----- Data excerpts -----

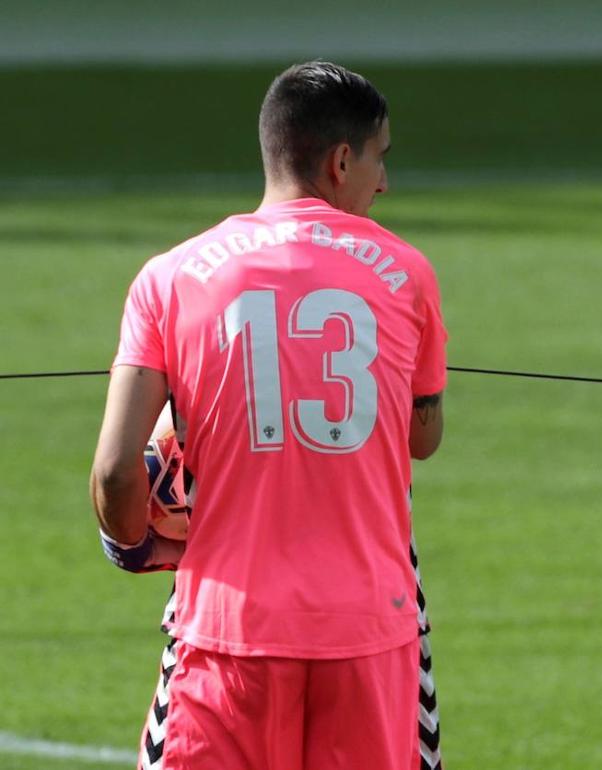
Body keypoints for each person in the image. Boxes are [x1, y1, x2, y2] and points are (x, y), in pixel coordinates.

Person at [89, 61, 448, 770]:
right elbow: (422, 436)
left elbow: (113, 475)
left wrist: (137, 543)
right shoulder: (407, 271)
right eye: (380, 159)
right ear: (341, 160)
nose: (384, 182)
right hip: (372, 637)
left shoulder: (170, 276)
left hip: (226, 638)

-----
----- Data excerpts -----

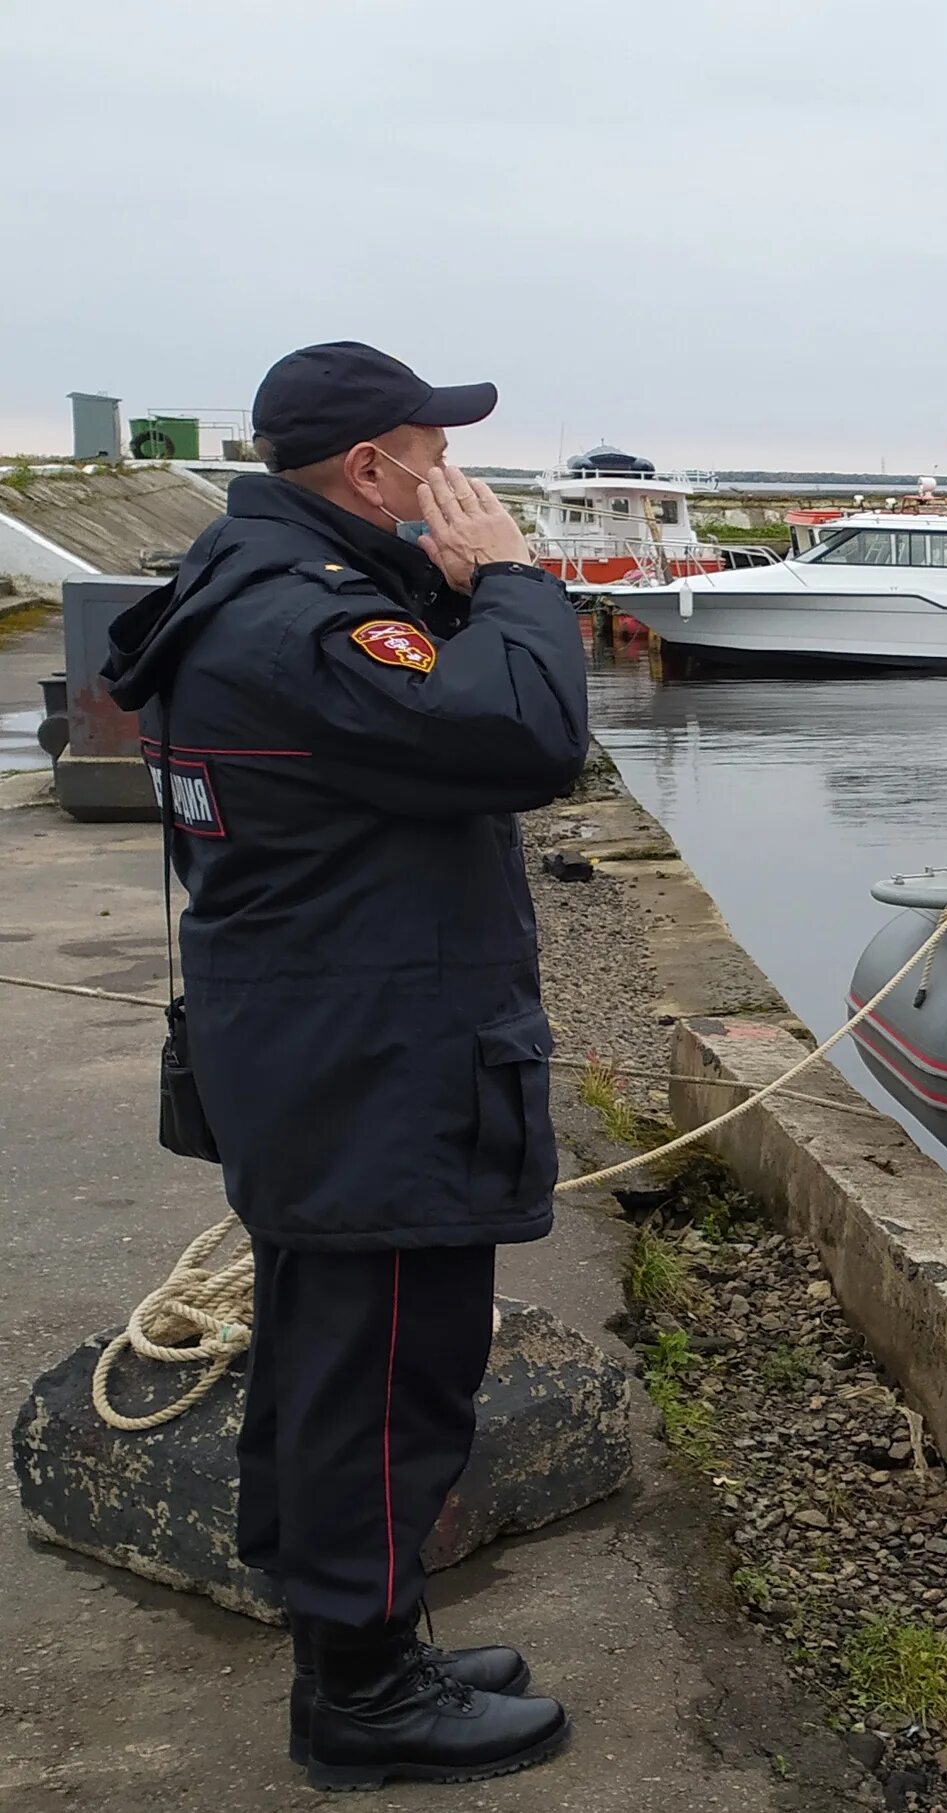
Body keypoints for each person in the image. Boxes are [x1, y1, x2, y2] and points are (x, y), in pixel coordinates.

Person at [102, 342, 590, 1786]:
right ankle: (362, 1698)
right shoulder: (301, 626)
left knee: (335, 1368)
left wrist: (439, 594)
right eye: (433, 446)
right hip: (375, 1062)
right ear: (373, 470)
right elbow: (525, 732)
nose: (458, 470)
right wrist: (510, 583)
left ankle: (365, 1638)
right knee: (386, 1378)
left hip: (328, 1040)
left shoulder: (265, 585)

-----

### Exercise aim
Using the entries above, repeat only the lines from the one containing "right eye: (380, 159)" through the one containing "left hip: (226, 638)", end lines included.

### Response for this exercise
right eye: (380, 159)
right ear: (341, 160)
nose: (384, 182)
right hip: (372, 637)
left shoulder: (170, 276)
left hip: (226, 638)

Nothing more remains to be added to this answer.